= Compositional pattern-producing network =

Variation of artificial neural networks

Compositional pattern-producing networks (CPPNs) are a variation of artificial neural networks (ANNs) that have an architecture whose evolution is guided by genetic algorithms.

While ANNs often contain only sigmoid functions and sometimes Gaussian functions, CPPNs can include both types of functions and many others. The choice of functions for the canonical set can be biased toward specific types of patterns and regularities. For example, periodic functions such as sine produce segmented patterns with repetitions, while symmetric functions such as Gaussian produce symmetric patterns.

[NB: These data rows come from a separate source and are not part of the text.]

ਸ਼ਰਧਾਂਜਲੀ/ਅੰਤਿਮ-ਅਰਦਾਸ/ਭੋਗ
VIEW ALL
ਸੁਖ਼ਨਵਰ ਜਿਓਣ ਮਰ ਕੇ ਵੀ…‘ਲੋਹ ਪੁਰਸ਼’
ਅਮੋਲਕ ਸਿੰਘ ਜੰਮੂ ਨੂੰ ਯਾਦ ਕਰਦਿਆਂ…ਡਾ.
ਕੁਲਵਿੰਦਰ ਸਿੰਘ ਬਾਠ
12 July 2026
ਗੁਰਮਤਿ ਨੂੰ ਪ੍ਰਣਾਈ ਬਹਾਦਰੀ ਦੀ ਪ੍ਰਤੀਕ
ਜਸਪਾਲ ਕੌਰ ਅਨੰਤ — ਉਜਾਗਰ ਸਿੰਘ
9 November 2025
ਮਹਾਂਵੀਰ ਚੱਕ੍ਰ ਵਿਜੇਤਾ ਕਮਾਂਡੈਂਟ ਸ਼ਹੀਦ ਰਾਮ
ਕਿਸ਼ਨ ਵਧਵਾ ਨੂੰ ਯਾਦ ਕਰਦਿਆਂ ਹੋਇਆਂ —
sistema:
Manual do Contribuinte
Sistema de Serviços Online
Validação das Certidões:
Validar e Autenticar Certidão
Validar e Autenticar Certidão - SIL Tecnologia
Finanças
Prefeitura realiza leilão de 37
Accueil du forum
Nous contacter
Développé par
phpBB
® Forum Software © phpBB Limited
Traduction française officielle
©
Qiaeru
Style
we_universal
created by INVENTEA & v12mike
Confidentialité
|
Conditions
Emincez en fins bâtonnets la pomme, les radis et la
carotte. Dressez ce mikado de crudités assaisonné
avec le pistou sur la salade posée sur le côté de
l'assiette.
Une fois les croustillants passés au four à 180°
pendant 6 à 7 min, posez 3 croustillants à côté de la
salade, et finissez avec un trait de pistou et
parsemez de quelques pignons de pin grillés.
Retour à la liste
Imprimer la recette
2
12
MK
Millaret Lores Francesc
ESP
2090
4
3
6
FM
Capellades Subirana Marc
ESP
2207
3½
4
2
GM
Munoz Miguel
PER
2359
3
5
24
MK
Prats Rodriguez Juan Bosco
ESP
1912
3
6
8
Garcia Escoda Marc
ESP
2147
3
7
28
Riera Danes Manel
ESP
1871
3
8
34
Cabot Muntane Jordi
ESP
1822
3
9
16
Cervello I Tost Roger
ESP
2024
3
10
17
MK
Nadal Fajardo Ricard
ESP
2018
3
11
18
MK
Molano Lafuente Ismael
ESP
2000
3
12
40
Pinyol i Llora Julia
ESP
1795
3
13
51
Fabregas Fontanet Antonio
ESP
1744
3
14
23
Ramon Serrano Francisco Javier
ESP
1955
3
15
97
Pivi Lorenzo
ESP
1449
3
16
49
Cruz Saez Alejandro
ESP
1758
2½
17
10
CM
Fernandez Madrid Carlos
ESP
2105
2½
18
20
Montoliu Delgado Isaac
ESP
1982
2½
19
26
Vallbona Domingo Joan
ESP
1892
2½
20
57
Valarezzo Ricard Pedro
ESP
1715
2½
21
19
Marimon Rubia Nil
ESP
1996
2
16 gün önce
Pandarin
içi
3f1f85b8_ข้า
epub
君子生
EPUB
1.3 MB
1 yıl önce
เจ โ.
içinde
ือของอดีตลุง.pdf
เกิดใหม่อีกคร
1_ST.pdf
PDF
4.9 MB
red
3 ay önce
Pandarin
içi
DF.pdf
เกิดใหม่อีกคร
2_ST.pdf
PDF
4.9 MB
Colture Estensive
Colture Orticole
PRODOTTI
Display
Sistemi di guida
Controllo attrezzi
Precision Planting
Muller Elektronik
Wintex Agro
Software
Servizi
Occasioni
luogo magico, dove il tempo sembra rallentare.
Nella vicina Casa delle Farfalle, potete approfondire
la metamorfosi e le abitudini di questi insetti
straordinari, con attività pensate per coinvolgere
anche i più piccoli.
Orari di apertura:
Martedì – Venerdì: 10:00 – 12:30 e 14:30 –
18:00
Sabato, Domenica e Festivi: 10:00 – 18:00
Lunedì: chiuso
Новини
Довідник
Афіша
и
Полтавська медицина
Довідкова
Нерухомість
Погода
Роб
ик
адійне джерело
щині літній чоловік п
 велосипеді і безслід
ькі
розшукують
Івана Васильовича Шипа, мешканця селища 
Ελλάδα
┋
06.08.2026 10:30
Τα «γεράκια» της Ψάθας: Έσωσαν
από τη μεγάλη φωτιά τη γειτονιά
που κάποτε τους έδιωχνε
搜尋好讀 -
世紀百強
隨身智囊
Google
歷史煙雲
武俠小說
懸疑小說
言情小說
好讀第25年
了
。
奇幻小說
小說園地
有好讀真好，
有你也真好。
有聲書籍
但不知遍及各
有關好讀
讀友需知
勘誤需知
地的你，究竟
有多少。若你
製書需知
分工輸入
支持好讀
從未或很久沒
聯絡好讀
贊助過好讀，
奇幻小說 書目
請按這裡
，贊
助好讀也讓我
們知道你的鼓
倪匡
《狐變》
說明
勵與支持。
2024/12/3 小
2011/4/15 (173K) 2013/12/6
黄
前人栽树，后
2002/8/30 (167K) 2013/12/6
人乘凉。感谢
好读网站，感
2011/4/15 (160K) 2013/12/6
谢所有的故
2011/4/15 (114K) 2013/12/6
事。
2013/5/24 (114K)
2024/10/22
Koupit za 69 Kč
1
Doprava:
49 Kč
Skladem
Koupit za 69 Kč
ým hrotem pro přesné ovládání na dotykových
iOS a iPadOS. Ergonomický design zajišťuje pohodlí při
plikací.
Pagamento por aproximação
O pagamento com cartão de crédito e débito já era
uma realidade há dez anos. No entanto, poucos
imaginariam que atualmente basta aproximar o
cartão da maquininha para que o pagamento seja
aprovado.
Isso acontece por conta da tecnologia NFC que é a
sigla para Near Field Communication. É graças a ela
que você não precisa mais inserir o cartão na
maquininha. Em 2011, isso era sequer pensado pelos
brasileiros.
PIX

Linear functions can be employed to produce linear or fractal-like patterns. Thus, the architect of a CPPN-based genetic art system can bias the types of patterns it generates by deciding the set of canonical functions to include.

Furthermore, unlike typical ANNs, CPPNs are applied across the entire space of possible inputs so that they can represent a complete image. Since they are compositions of functions, CPPNs in effect encode images at infinite resolution and can be sampled for a particular display at whatever resolution is optimal.

CPPNs can be evolved through neuroevolution techniques such as neuroevolution of augmenting topologies (called CPPN-NEAT).

CPPNs have been shown to be a very powerful encoding when evolving the following:
- Neural networks, via the HyperNEAT algorithm,
- 2D images, on "PicBreeder.org" ,
- 3D objects, on "EndlessForms.com" ,
- Robot morphologies Rigid Robots Soft Robots.